The LGMA is pleased to see that the rules being proposed by the FDA closely reflect the existing LGMA food safety model. FDA is proposing specific standards for:
- Animals and environmental risks
- Soil amendments
- Training and education
- Worker hygiene and safety
When will the Produce Rule go into Effect?
The proposed Produce Rule is preliminary and will be finalized in 2015 by the FDA. The proposed rules are subject to public comments, which are due by December 15, 2014. Once the comment period closes FDA will review all comments submitted, finalize the rules and publish them in 2015
At what point in time will my farm have to be in compliance with the Produce Rule requirements?
Once the final rules are published most farmers will have two years to come into compliance. In addition, farmers will have two additional years to comply with all of the water testing requirements. Smaller operations will have additional time.
Does the Produce Rule mean additional food safety requirements for LGMA members?
For the most part, the existing LGMA food safety practices exceed the requirements of the proposed produce rule. The LGMA is working to determine what, if any, changes to the LGMA program might be required in order to ensure that all physical requirements are being met through the program.
Will the Produce Rule require additional inspections of my farm beyond what is currently conducted?
FDA has acknowledged that it does not have the resources to start inspecting every farm in the country. The LGMA is working closely with FDA to make sure that the new federal food safety rules do not result in additional audits and inspections of farms that are already being audited under the LGMA program. We will seek to build a mechanism with FDA to ensure that compliance with the LGMA verifies compliance with the new federal rules.
Are there additional fees I will be required to pay as a result of the Produce Rule?
At this time the question of fees is not addressed in the produce rule.
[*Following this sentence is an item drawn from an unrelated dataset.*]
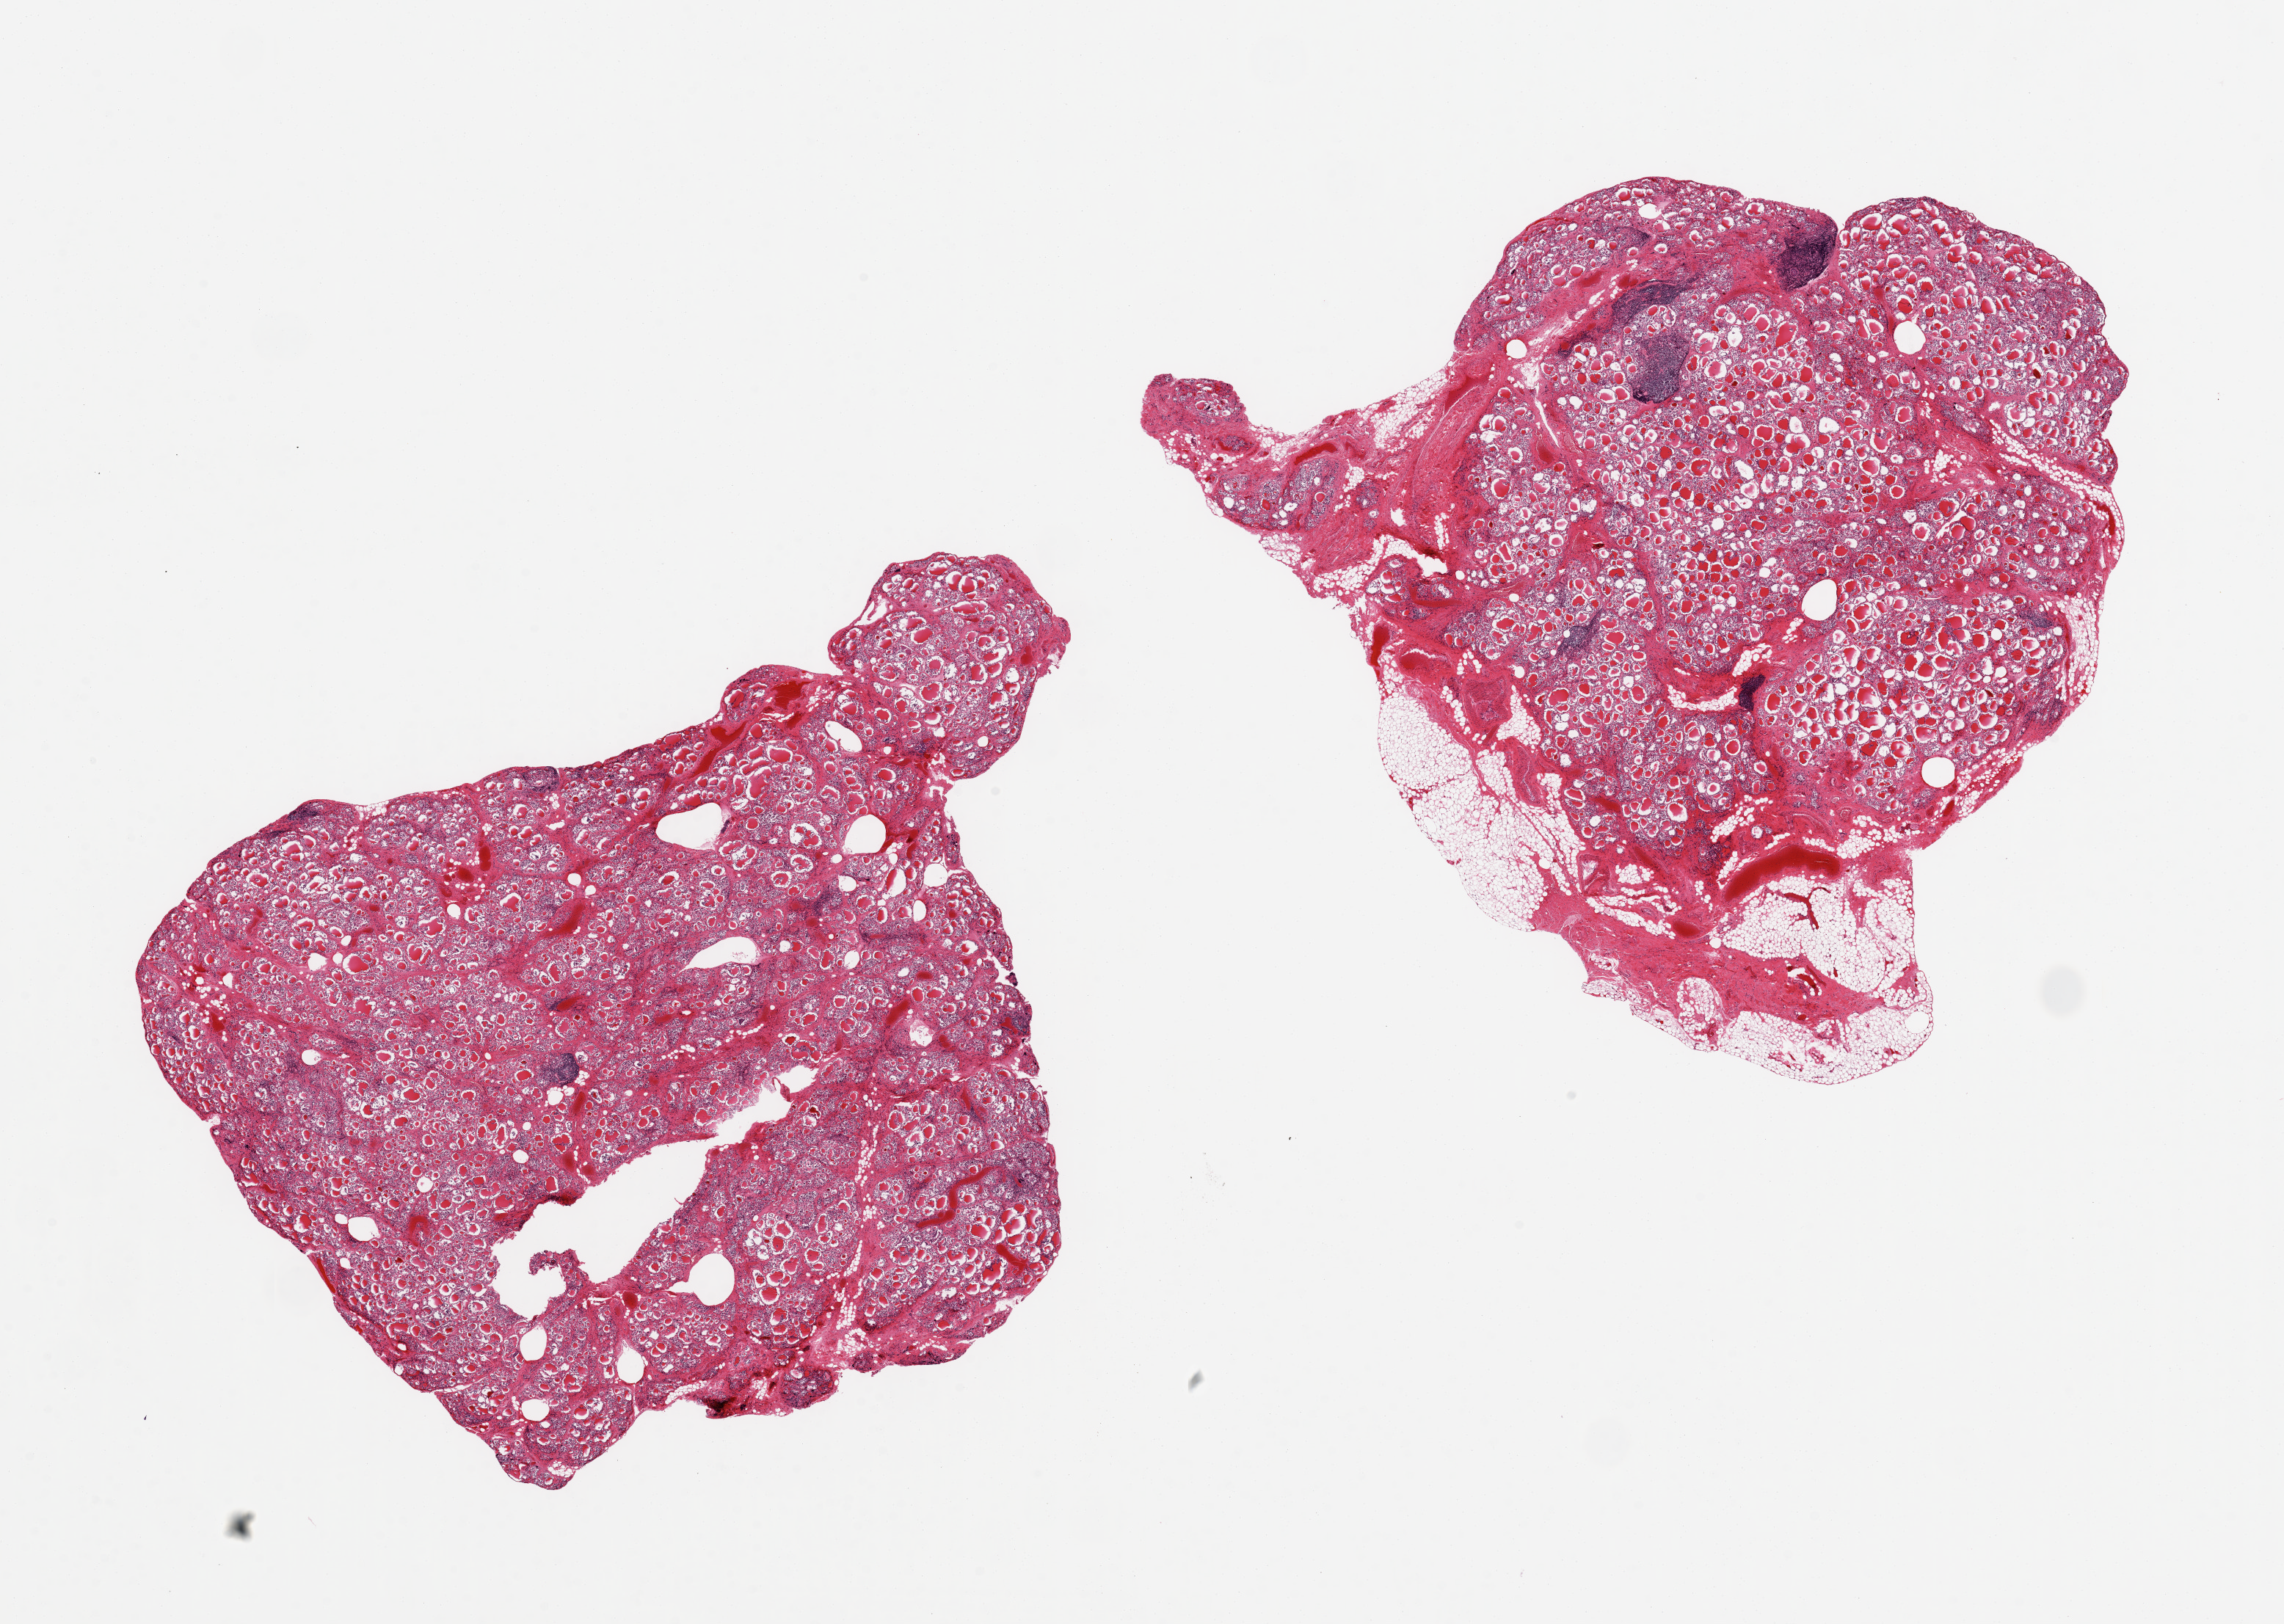
Whole-slide image, hematoxylin and eosin (H&E) stain — a low-resolution overview of the entire scanned area, about 24.6 x 17.5 mm, PAXgene-fixed paraffin-embedded (PFPE) section, sampled site (target tissue): thyroid, tissue donor sample. Male donor.
Reviewer comment on this tissue sample: 2 pieces, 11x7 & 9x8 mm; scattered lymphoid nodules; ~20% adipose on edge of 1 piece.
The LGMA is working to develop a mechanism to verify compliance with the new rules through the existing LGMA program, in part so that no additional fees or costs will be incurred or required.
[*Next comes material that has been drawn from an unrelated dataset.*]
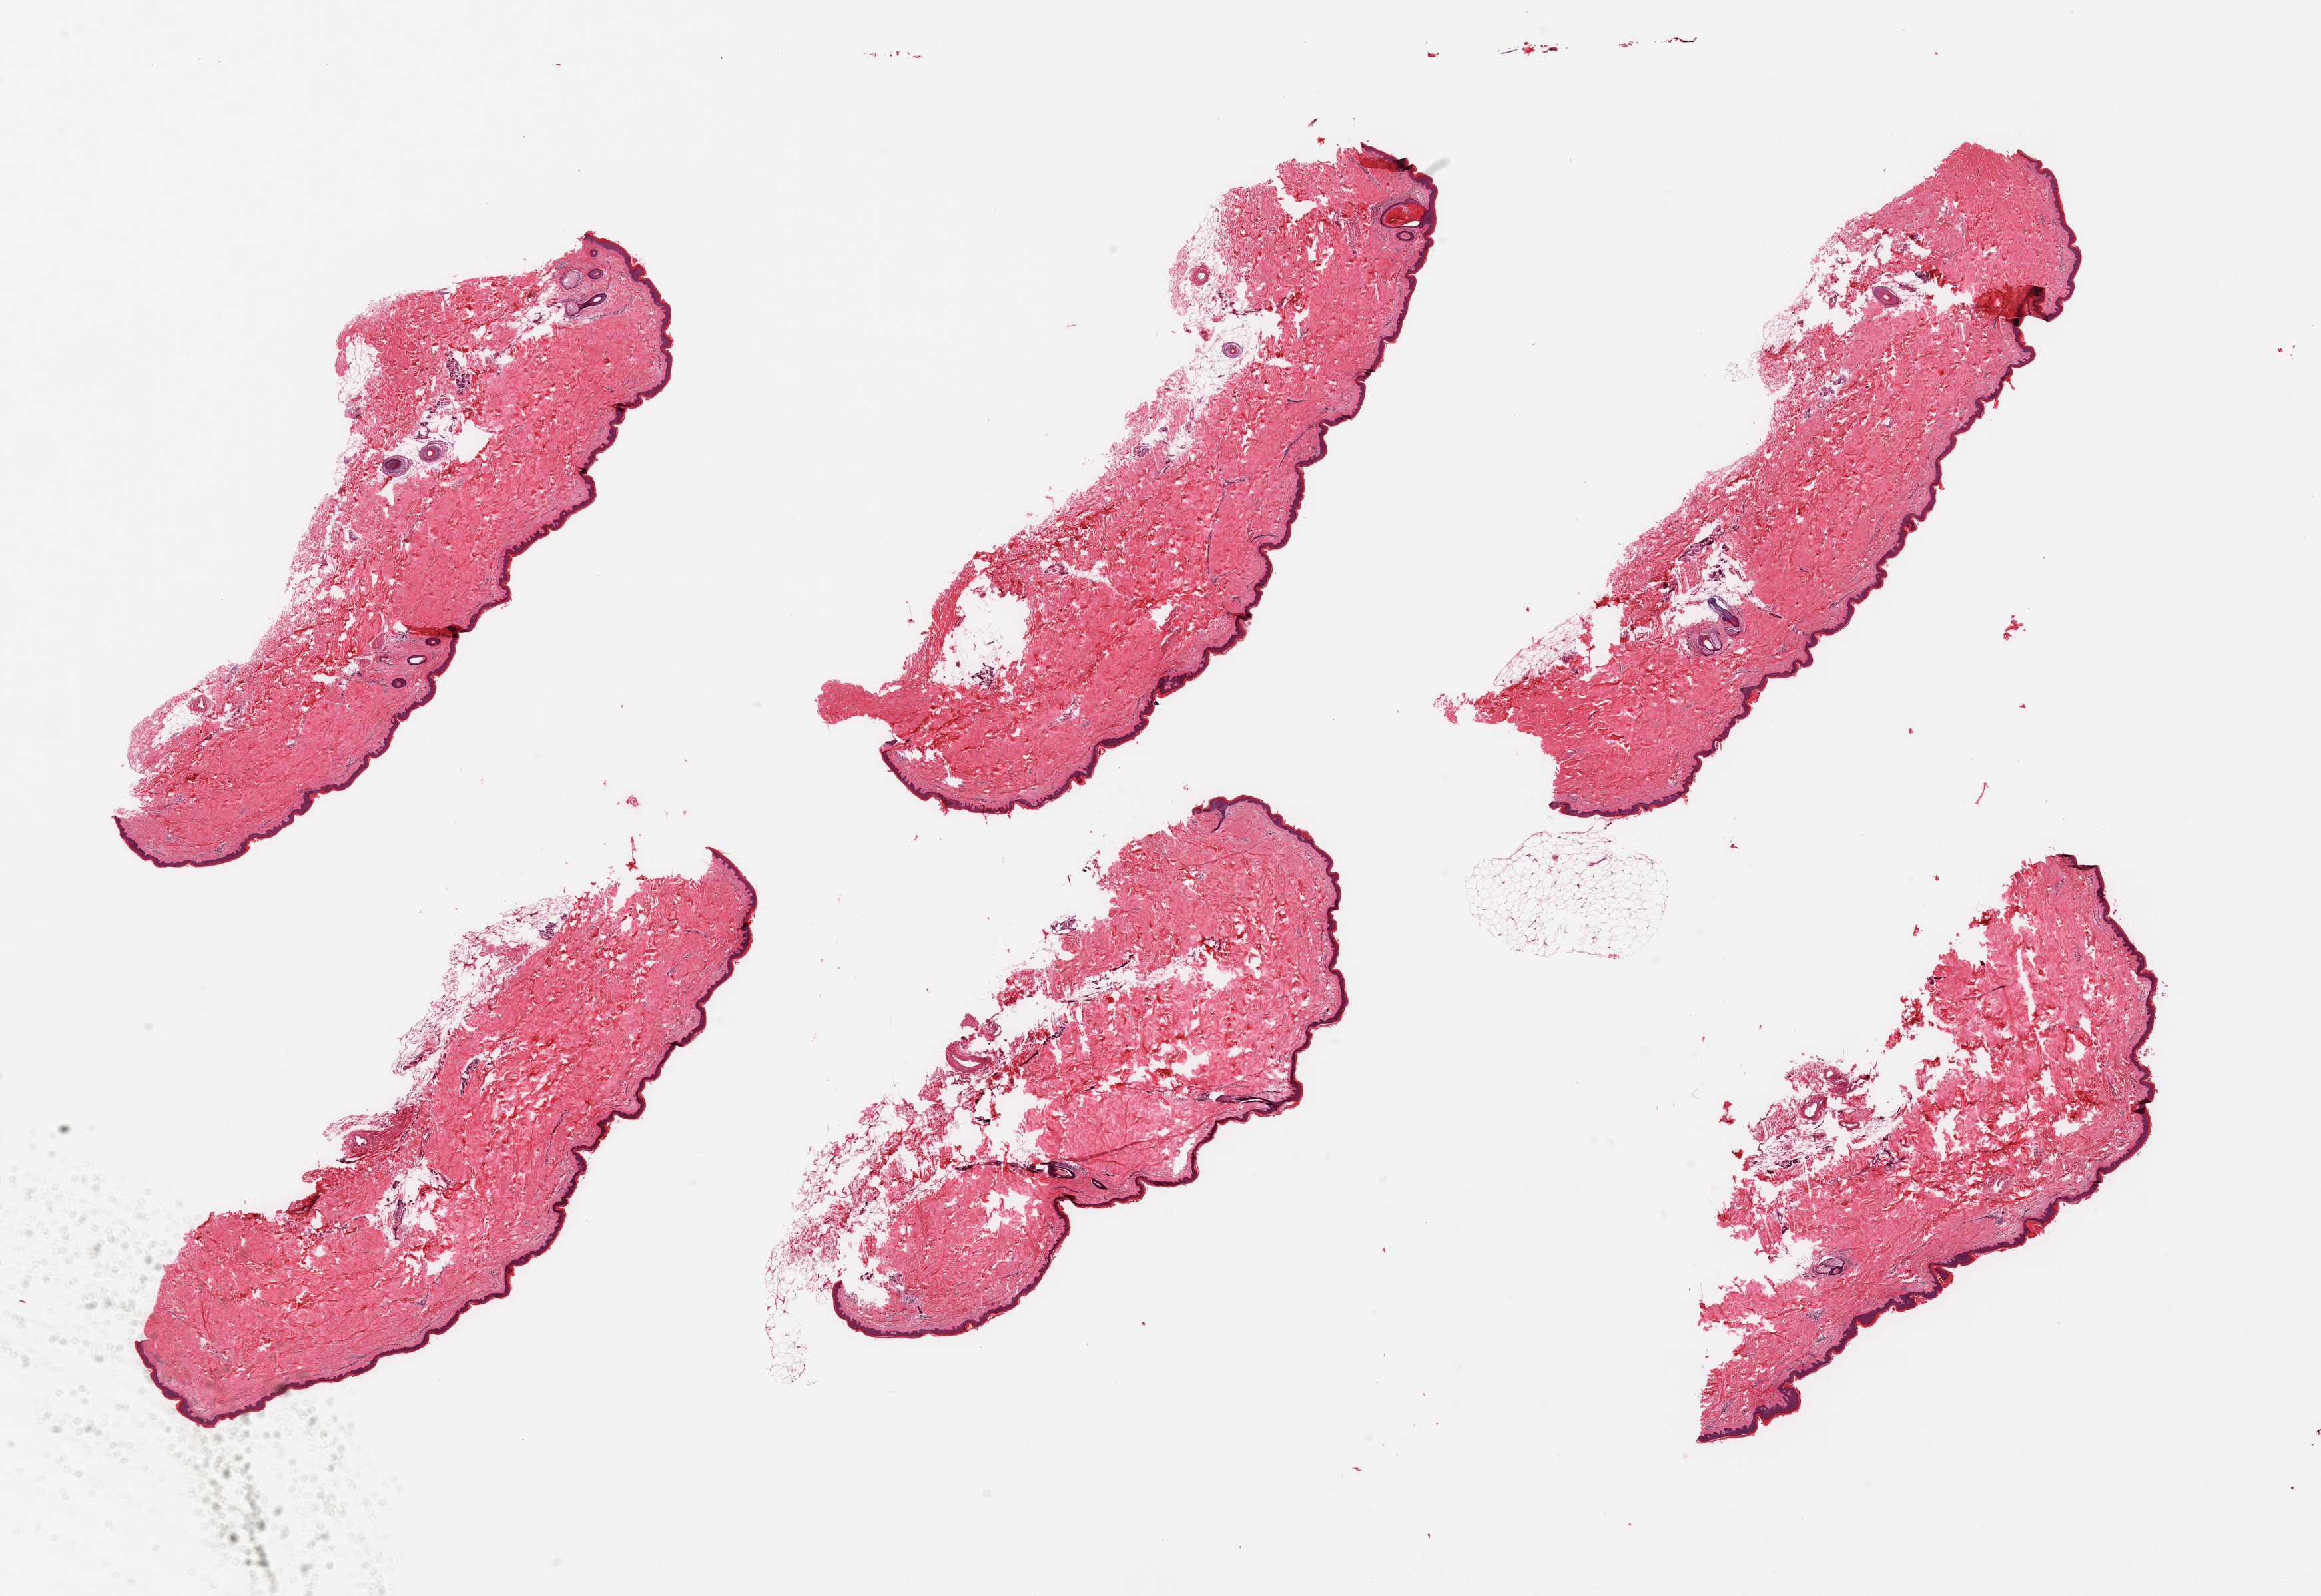
Digitized hematoxylin and eosin (H&E)-stained section, a low-resolution overview of the entire scanned area, about 27.6 x 19.0 mm (acquisition: 20x scan); PAXgene-fixed paraffin-embedded (PFPE) section; sampled site (target tissue): skin of lower leg; donor tissue sample.
Pathologist's review note for this sample: 6 pieces; include up to 10% internal/external fat, epidermis measures 45 microns, some sections fragmented.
I understand that some operations are exempt from the new laws. Who is exempt and why?
When it passed the Food Safety Modernization Act, Congress included an exemption for small farmers. The so-called Tester amendment exempts companies who sell locally and sell less than $500,000 worth of product a year, with 51% of that or more going to local sales, from the requirement to comply with the food safety laws. In addition, the proposed produce rule offers additional classifications of very small and small companies who, while required to comply with the new rules, will be given more time to do so.
How can the leafy greens industry provide input on provisions of the new laws before they are finalized?
All stakeholders have been invited by FDA to provide comments on the proposed rules prior to December 15, 2014. The LGMA will be sharing its thoughts and potential message points with industry in advance of the deadline, and handlers and growers are encouraged to submit comments directly to FDA if they feel strongly about certain elements of the proposed rule.
When will produce rule go into effect?
The final Produce Rule is expected to be issued in October 2015. The original proposed Produce Rule has been revised and is open to public comment until December 15, 2014. Once the comment period closes, FDA will review all comments submitted, finalize the rules and publish them in 2015.